__TASK INSTRUCTIONS__. From the line that contains "aerofobieen" down to the last line of the data below, restate every line word for word, skipping any images.

Dataset entries
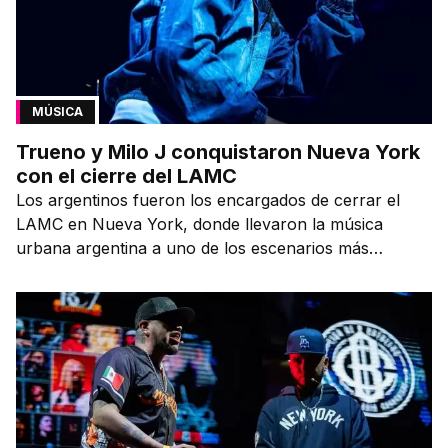
MÚSICA
Trueno y Milo J conquistaron Nueva York
con el cierre del LAMC
Los argentinos fueron los encargados de cerrar el
LAMC en Nueva York, donde llevaron la música
urbana argentina a uno de los escenarios más
emblemáticos.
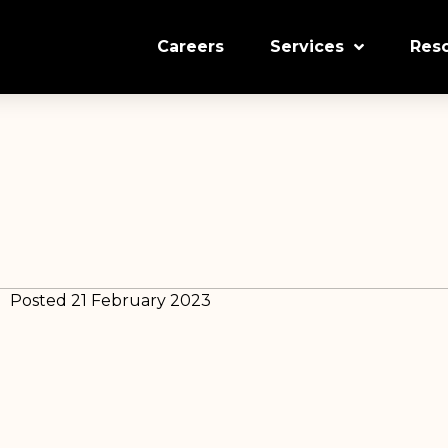
Careers
Services
Res
Posted 21 February 2023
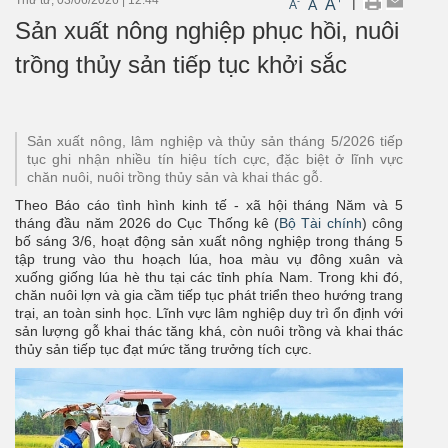
|
A
-
A
A
Sản xuất nông nghiệp phục hồi, nuôi
trồng thủy sản tiếp tục khởi sắc
Sản xuất nông, lâm nghiệp và thủy sản tháng 5/2026 tiếp
tục ghi nhận nhiều tín hiệu tích cực, đặc biệt ở lĩnh vực
chăn nuôi, nuôi trồng thủy sản và khai thác gỗ.
Theo Báo cáo tình hình kinh tế - xã hội tháng Năm và 5
tháng đầu năm 2026 do Cục Thống kê (
Bộ Tài chính
) công
bố sáng 3/6, hoạt động sản xuất nông nghiệp trong tháng 5
tập trung vào thu hoạch lúa, hoa màu vụ đông xuân và
xuống giống lúa hè thu tại các tỉnh phía Nam. Trong khi đó,
chăn nuôi lợn và gia cầm tiếp tục phát triển theo hướng trang
trại, an toàn sinh học. Lĩnh vực lâm nghiệp duy trì ổn định với
sản lượng gỗ khai thác tăng khá, còn nuôi trồng và khai thác
thủy sản tiếp tục đạt mức tăng trưởng tích cực.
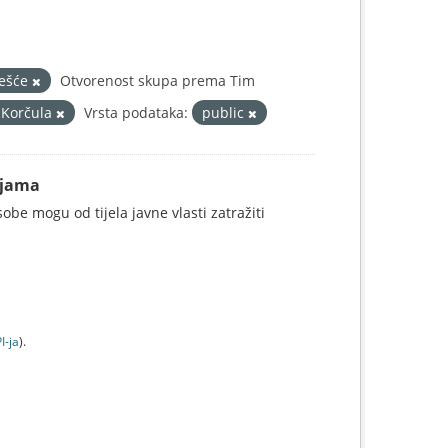
ješće
Otvorenost skupa prema Tim
 Korčula
Vrsta podataka:
public
ijama
be mogu od tijela javne vlasti zatražiti
I-jа
).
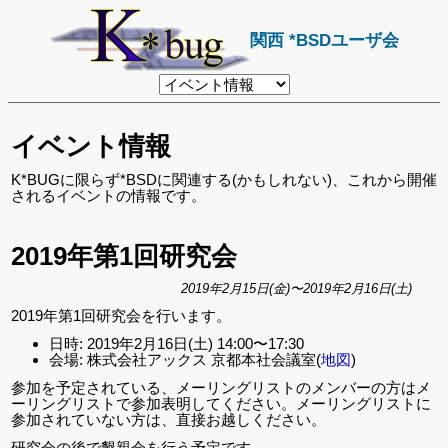
関西 *BSDユーザ会
リ
ン
ク
先
イベント情報
ペ
ー
ジ
K*BUGに限らず*BSDに関連する(かもしれない)、これから開催
されるイベントの情報です。
2019年第1回研究会
2019年2月15日(金)〜2019年2月16日(土)
2019年第1回研究会を行います。
日時: 2019年2月16日(土) 14:00〜17:30
会場: 株式会社アックス 京都本社会議室(
地図
)
参加を予定されている、メーリングリストのメンバーの方はメ
ーリングリストで参加表明してください。メーリングリストに
参加されていない方は、直接お越しください。
研究会の後で懇親会を行う予定です。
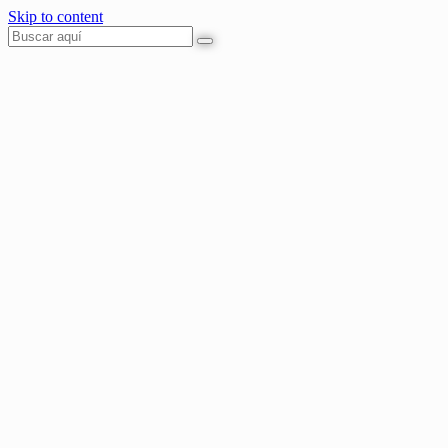
Skip to content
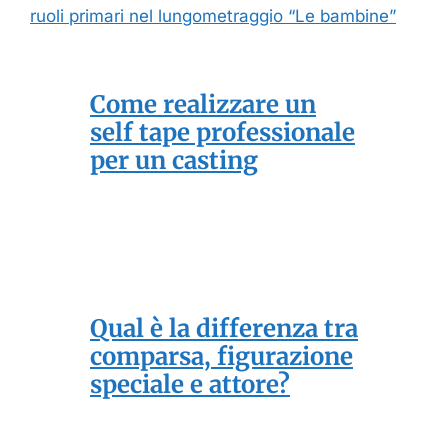
ruoli primari nel lungometraggio “Le bambine”
Come realizzare un
self tape professionale
per un casting
Qual è la differenza tra
comparsa, figurazione
speciale e attore?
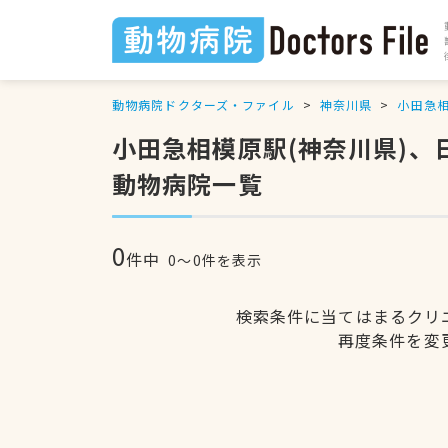
動物病院ドクターズ・ファイル
神奈川県
小田急
小田急相模原駅(神奈川県)
動物病院一覧
0
件中
0〜0件を表示
検索条件に当てはまるクリ
再度条件を変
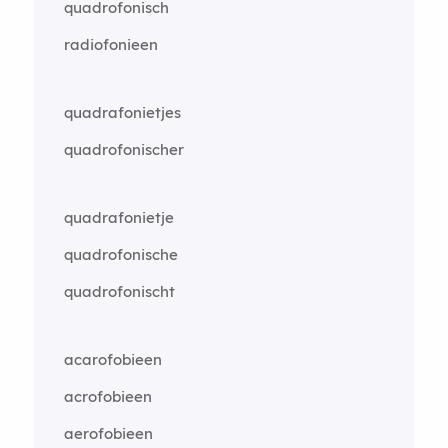
quadrofonisch
radiofonieen
quadrafonietjes
quadrofonischer
quadrafonietje
quadrofonische
quadrofonischt
acarofobieen
acrofobieen
aerofobieen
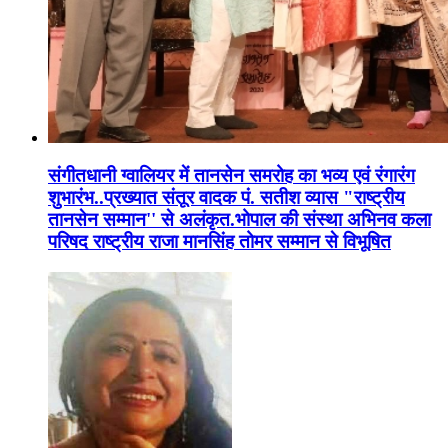
संगीतधानी ग्वालियर में तानसेन समरोह का भव्य एवं रंगारंग
शुभारंभ..प्रख्यात संतूर वादक पं. सतीश व्यास "राष्ट्रीय
तानसेन सम्मान'' से अलंकृत.भोपाल की संस्था अभिनव कला
परिषद राष्ट्रीय राजा मानसिंह तोमर सम्मान से विभूषित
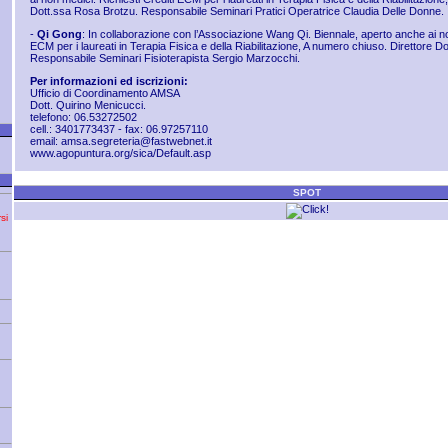
Dott.ssa Rosa Brotzu. Responsabile Seminari Pratici Operatrice Claudia Delle Donne.
-
Qi Gong
: In collaborazione con l’Associazione Wang Qi. Biennale, aperto anche ai no
ECM per i laureati in Terapia Fisica e della Riabilitazione, A numero chiuso. Direttore 
Responsabile Seminari Fisioterapista Sergio Marzocchi.
Per informazioni ed iscrizioni:
Ufficio di Coordinamento AMSA
Dott. Quirino Menicucci.
telefono: 06.53272502
cell.: 3401773437 - fax: 06.97257110
email:
amsa.segreteria@fastwebnet.it
www.agopuntura.org/sica/Default.asp
SPOT
si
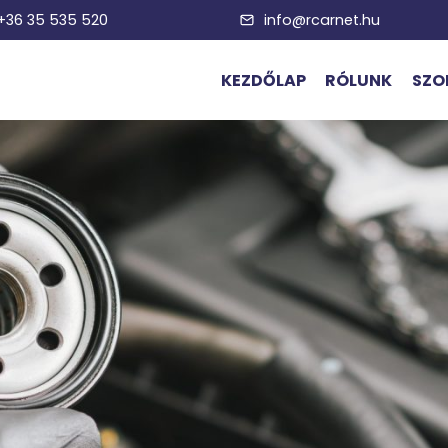
 +36 35 535 520
info@rcarnet.hu
KEZDŐLAP
RÓLUNK
SZO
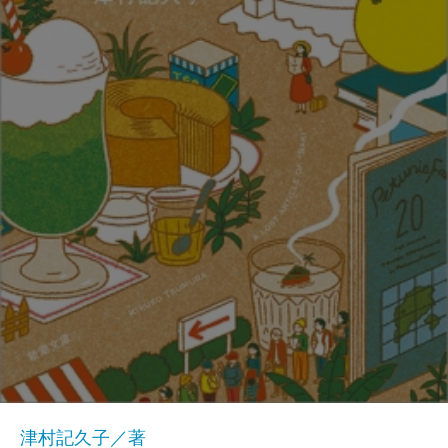
津村記久子／著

__EXPECTED ANSWER__.
aerofobieen
संगीतधानी ग्वालियर में तानसेन समरोह का भव्य एवं रंगारंग
शुभारंभ..प्रख्यात संतूर वादक पं. सतीश व्यास "राष्ट्रीय
तानसेन सम्मान'' से अलंकृत.भोपाल की संस्था अभिनव कला
परिषद राष्ट्रीय राजा मानसिंह तोमर सम्मान से विभूषित
Dott.ssa Rosa Brotzu. Responsabile Seminari Pratici Operatrice Claudia Delle Donne.
-
Qi Gong
: In collaborazione con l’Associazione Wang Qi. Biennale, aperto anche ai no
ECM per i laureati in Terapia Fisica e della Riabilitazione, A numero chiuso. Direttore 
Responsabile Seminari Fisioterapista Sergio Marzocchi.
Per informazioni ed iscrizioni:
Ufficio di Coordinamento AMSA
Dott. Quirino Menicucci.
telefono: 06.53272502
cell.: 3401773437 - fax: 06.97257110
email:
amsa.segreteria@fastwebnet.it
www.agopuntura.org/sica/Default.asp
SPOT
si
 +36 35 535 520
info@rcarnet.hu
KEZDŐLAP
RÓLUNK
SZO
津村記久子／著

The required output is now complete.